[WORK TASK] Below are the entries. Set down exactly the line containing "Festspillene i Nord-Norge" and each line after it.

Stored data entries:
○ ○ ○ ○
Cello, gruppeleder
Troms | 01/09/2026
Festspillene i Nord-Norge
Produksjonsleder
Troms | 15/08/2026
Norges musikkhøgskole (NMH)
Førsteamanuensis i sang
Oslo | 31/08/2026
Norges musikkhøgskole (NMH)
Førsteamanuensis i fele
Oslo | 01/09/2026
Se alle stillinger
○ ○ ○ ○
[TASK RESULT]
Festspillene i Nord-Norge
Produksjonsleder
Troms | 15/08/2026
Norges musikkhøgskole (NMH)
Førsteamanuensis i sang
Oslo | 31/08/2026
Norges musikkhøgskole (NMH)
Førsteamanuensis i fele
Oslo | 01/09/2026
Se alle stillinger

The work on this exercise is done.